During a trip to Europe in 1953, accomplished 20th-century jazz pianist and composer Mary Lou Williams was exhausted, emotionally drained, and facing financial peril when a friend took her to a small church in France where she began to pray.
As Deanna Witkowski explains in her 2021 biography of Williams, titled “Music for the Soul,” that’s where the musician’s spiritual journey and conversion to Catholicism began.
She later told friends that she saw a vision of the Virgin Mary in the church’s fenced-in garden. Around the same time, Williams was at a party in England when a soldier noticed she was visibly upset and suggested she read Psalm 91 for comfort — the Psalm starts, “Whoever dwells in the shelter of the Most High will rest in the shadow of the Almighty.” She didn’t read just Psalm 91 — she read all 150 of them. Witkowski told The Tablet that Williams always said she felt “cooled” or a sense of peace when she read.
Outside of these spiritual moments, Williams’s troubles persisted. In May 1954, she was still in Europe when her close friend Garland Wilson, a fellow pianist from the United States, died. After hearing the news, Williams wound up alone in a hotel room, mourning the loss of her friend and questioning the purpose of her vocation.
At that moment, she again turned to prayer but hadn’t yet converted. It was still the beginning of her spiritual journey. “It’s in Europe she begins to question what her music is specifically doing to help people,” Witkowski said. “Does she need to do something more? And that is where she found God.”
By the end of 1954, aided by friends, Williams got the money to return home to New York. It was from that point that her
Catholic faith played an integral role in her music and life. It’s a spiritual journey and transformation Witkowski believes should be more mainstream.
“Her story needs to be more well known whether or not someone is a jazz fan,” Witkowski said. “Her story in and of itself and how she came to Catholicism, but also her spirituality throughout her life and how it was deepened by her conversion
is really important.”
Witkowski herself is a jazz composer, pianist, interpreter, and scholar of Williams’s life and work. In January 2022, she came out with an album, “Force of Nature,” that features Williams’s work. Witkowski describes Williams as an “experimenter” on the keys — somebody it was impossible to pin a style on, which she admires. Stride, Bebop, early swing, and funk were a few of the jazz styles Williams was proficient in.
Her music, she said, isn’t as well-known as other jazz musicians from that era like Charlie Parker, Thelonious Monk, or Dizzy Gillespie. However, her mentorship of those three greats and other jazz musicians certainly is. Williams also meant more to the jazz community than just being a musical mentor.

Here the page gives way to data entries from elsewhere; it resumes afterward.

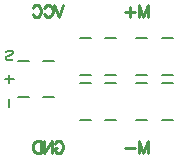
<source format=gbo>
G04*
G04 #@! TF.GenerationSoftware,Altium Limited,Altium Designer,21.8.1 (53)*
G04*
G04 Layer_Color=32896*
%FSLAX25Y25*%
%MOIN*%
G70*
G04*
G04 #@! TF.SameCoordinates,FA860FD0-AEA4-4FFE-92F8-4FAB6C871CC1*
G04*
G04*
G04 #@! TF.FilePolarity,Positive*
G04*
G01*
G75*
%ADD10C,0.00787*%
%ADD11C,0.00984*%
D10*
X63681Y13681D02*
X67323Y13681D01*
X55118D02*
X58760D01*
X55118Y1476D02*
X58760D01*
X63681Y1476D02*
X67323Y1476D01*
X36220Y-1476D02*
X39862Y-1476D01*
X44783Y-1476D02*
X48425Y-1476D01*
X44783Y-13681D02*
X48425Y-13681D01*
X36220D02*
X39862Y-13681D01*
X36220Y13681D02*
X39862Y13681D01*
X44783Y13681D02*
X48425D01*
X44783Y1476D02*
X48425D01*
X36220D02*
X39862Y1476D01*
X63681Y-13681D02*
X67323Y-13681D01*
X55118D02*
X58760Y-13681D01*
X55118Y-1476D02*
X58760D01*
X63681Y-1476D02*
X67323Y-1476D01*
X24114Y-6102D02*
X27756Y-6102D01*
X15551D02*
X19193D01*
X15551Y6102D02*
X19193D01*
X24114Y6102D02*
X27756Y6102D01*
X11746Y8999D02*
X12045Y9298D01*
X12495Y9448D01*
X13095D01*
X13545Y9298D01*
X13845Y8999D01*
Y8699D01*
X13695Y8399D01*
X13545Y8249D01*
X13245Y8099D01*
X12345Y7799D01*
X12045Y7649D01*
X11896Y7499D01*
X11746Y7199D01*
Y6749D01*
X12045Y6449D01*
X12495Y6300D01*
X13095D01*
X13545Y6449D01*
X13845Y6749D01*
X11446Y0D02*
X14145D01*
X12795Y-1350D02*
Y1350D01*
Y-9224D02*
Y-6525D01*
D11*
X58867Y24606D02*
Y20670D01*
Y24606D02*
X57367Y20670D01*
X55868Y24606D02*
X57367Y20670D01*
X55868Y24606D02*
Y20670D01*
X53056Y24044D02*
Y20670D01*
X54743Y22357D02*
X51369D01*
X58867Y-20670D02*
Y-24606D01*
Y-20670D02*
X57367Y-24606D01*
X55868Y-20670D02*
X57367Y-24606D01*
X55868Y-20670D02*
Y-24606D01*
X54743Y-22919D02*
X51369D01*
X27802Y-21607D02*
X27990Y-21232D01*
X28365Y-20857D01*
X28740Y-20670D01*
X29489D01*
X29864Y-20857D01*
X30239Y-21232D01*
X30426Y-21607D01*
X30614Y-22169D01*
Y-23106D01*
X30426Y-23669D01*
X30239Y-24044D01*
X29864Y-24418D01*
X29489Y-24606D01*
X28740D01*
X28365Y-24418D01*
X27990Y-24044D01*
X27802Y-23669D01*
Y-23106D01*
X28740D02*
X27802D01*
X26903Y-20670D02*
Y-24606D01*
Y-20670D02*
X24279Y-24606D01*
Y-20670D02*
Y-24606D01*
X23191Y-20670D02*
Y-24606D01*
Y-20670D02*
X21879D01*
X21317Y-20857D01*
X20942Y-21232D01*
X20755Y-21607D01*
X20567Y-22169D01*
Y-23106D01*
X20755Y-23669D01*
X20942Y-24044D01*
X21317Y-24418D01*
X21879Y-24606D01*
X23191D01*
X30708Y24606D02*
X29208Y20670D01*
X27709Y24606D02*
X29208Y20670D01*
X24391Y23669D02*
X24578Y24044D01*
X24953Y24419D01*
X25328Y24606D01*
X26078D01*
X26453Y24419D01*
X26828Y24044D01*
X27015Y23669D01*
X27202Y23106D01*
Y22169D01*
X27015Y21607D01*
X26828Y21232D01*
X26453Y20857D01*
X26078Y20670D01*
X25328D01*
X24953Y20857D01*
X24578Y21232D01*
X24391Y21607D01*
X20473Y23669D02*
X20661Y24044D01*
X21036Y24419D01*
X21411Y24606D01*
X22161D01*
X22535Y24419D01*
X22910Y24044D01*
X23098Y23669D01*
X23285Y23106D01*
Y22169D01*
X23098Y21607D01*
X22910Y21232D01*
X22535Y20857D01*
X22161Y20670D01*
X21411D01*
X21036Y20857D01*
X20661Y21232D01*
X20473Y21607D01*
M02*

</source>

Seeking to help musicians struggling with addiction after Parker’s death just months after her return to New York, she opened her apartment to musicians as a halfway house, sometimes composing music for her houseguests to keep their minds off drugs.
As those efforts to help began, her internal struggles continued. Williams’s music career was on pause from when she returned
to New York in 1954 through 1957. She again found peace praying and reading the Psalms. “I didn’t really stop on my own. Something carried me away. I began praying, and I never thought about playing anymore,” Williams once said about why she left jazz. “I decided to help them in the flesh instead of playing for them.”
In 1956, four years after her spiritual journey began in Europe, Williams joined Our Lady of the Lourdes Church in Harlem. She joined the church because it was open during the day for her to pray, and as Witkowski notes, it gave her a safe place to play the piano.
Williams then became an evangelizer, getting the likes of Hazel Scott, Gillespie, and Monk, among others, to come to the church and pray. She eventually left the church, but her spiritual journey continued with constant support from fellow Catholics.
She was baptized on May 9, 1957, at age 47, at St. Ignatius Loyola Church in Manhattan. She returned to the stage for the first time in five years less than two months later at the Newport Jazz Festival with the Dizzy Gillespie Orchestra.
The rest of her life, until she died on May 28, 1981, was rooted in her faith. Williams used her music as a means to fundraise for
musicians struggling with drug and alcohol abuse. She opened a thrift store and a boutique to fundraise as well.